Assustado com a revelação do deus, Akhenaton traçou um plano para cumprir efetivamente sua missão. Percebeu que precisaria do apoio de todo o estado para construir a cidade que viu no sonho. Mesmo sendo o senhor do Egito, dividia os poderes religiosos com vários sacerdotes tão adorados quanto ele próprio. Ardilosamente, iniciou atacando Tebas e todos os seguidores de Amon, o deus mais poderoso do panteão. Justificou explicando sobre Aton ser o único e verdadeiro deus, era a maneira mais fácil de enfraquecer o clero e alcançar o que desejava.
Tudo correu bem, até a distribuição das ânforas, seu plano alternativo caso não cumprisse a missão. A cidade cresceu e ficou linda como Nefertiti, sua esposa. Com ela teve seis filhos. Morreu, velho, acreditando ter concretizado sua sagrada obrigação. Tut-ankh-Aton, o filho que ascendeu ao trono, viu, antes do fim da vida, o esfacelamento do reino por conta da descoberta de rotas comerciais fora do Nilo.
Tragou e prendeu a fumaça no pulmão. Lentamente sentiu os efeitos da erva. A névoa de calma e compreensão o cobriu, fazendo-o ouvir a voz de deus. Ele imaginava ser deus pois era católico, o que ele escutava eram sábios conhecimentos que pareciam vir lá do fundo de sua alma. Contavam sobre vidas passadas, missões sagradas, deuses e faraós.
Esconder as ânforas com sementes por toda a cidade foi a grande idéia de Akhenaton. Imaginava que algum descendente pudesse encontrá-las, fumar a erva e receber a mesma incumbência do deus, por serem parentes. Os deuses eram muito fieis. Conhecia a volubilidade política do seu reino, sabia que sua cidade poderia não durar o tempo necessário. Nunca imaginou, porém, que a civilização corresse tanto risco de perecer pois Akhetaton foi esquecida poucas gerações após sua fundação. O salvador, Jesus, acabaria nascendo milênios depois, em Nazaré, uma vila miserável, dominada pela simplória e fundamentalista seita judia. A criação do jovem acabou afetada pelos errôneos conceitos do seu ambiente. Se Akhetaton ainda existisse, o destino do salvador teria sido pleno.
Ele olhou pela janela. A Via Dutra estava vazia, já era tarde. Ele viajava do Rio de Janeiro para São Paulo. As quatro horas de carro seriam suficientes para fumar o baseado. Desta vez, responderia à voz do criador. Desde que descobrira sobre Akhenaton, durante a viagem ao Egito como Deputado, Juscelino Kubitschek ficara intrigado com a missão de construir uma cidade-modelo que fosse capaz de educar o filho de deus como líder da humanidade.
Quando fumou pela primeira vez, imediatamente entendeu que o plano alternativo de Akhenaton seria a última esperança da civilização. Ele próprio era um descendente do Faraó, talvez sua reencarnação, pois recebera a mesma incumbência. Significava que ainda haveria outra oportunidade para o nascimento do salvador acontecer no lugar correto, a cidade que seria o berço da nova civilização.
Olhou pelo pára-brisa e viu um carro vindo em sua direção. Não se importou, estava relaxado por conta da erva, da satisfação da missão cumprida, de saber que finalmente resgataria a humanidade. A voz de deus retumbou em sua cabeça. Respondeu, num discurso claro e fluente.
- Desta vez, foi diferente. Brasília há de durar até o nascimento do novo salvador.

3 comentários:

Paulo Laurindo disse...

Demais, cara! Verdadeira função do poeta: criar mitologia!

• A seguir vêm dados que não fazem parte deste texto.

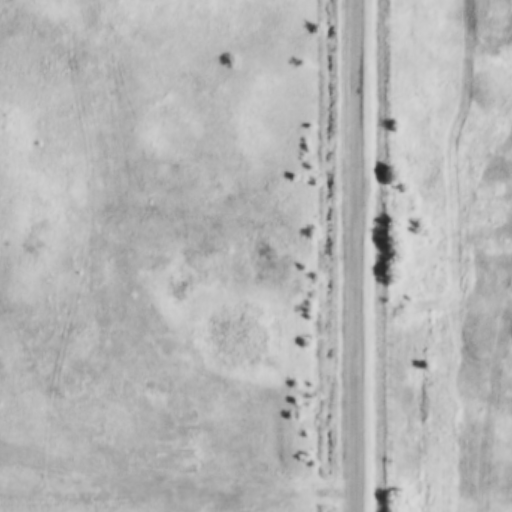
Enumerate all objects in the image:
airport: (166, 256)
road: (359, 256)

Mensageiro Obscuro disse...

Esse texto é bem interessante, como bem sabe eu gosto de ler e escrever sobre o Egito antigo. Pelo que li você estudou legal sobre a religião egípcia, apesar de que algumas passagens poderiam ser mais aprofundadas, mas não é tão necessário citar coisas mais complexas. O bom desse texto é um comparativo entre o Egito antigo e o Brasil da era Kubistschek, assim como a questão da política e da existência de um salvador para cada época.

Giovani Iemini disse...

hehehe, sim, mitologia, tô tentando completar a história de brasília com a egípcia.
valeus a leitura.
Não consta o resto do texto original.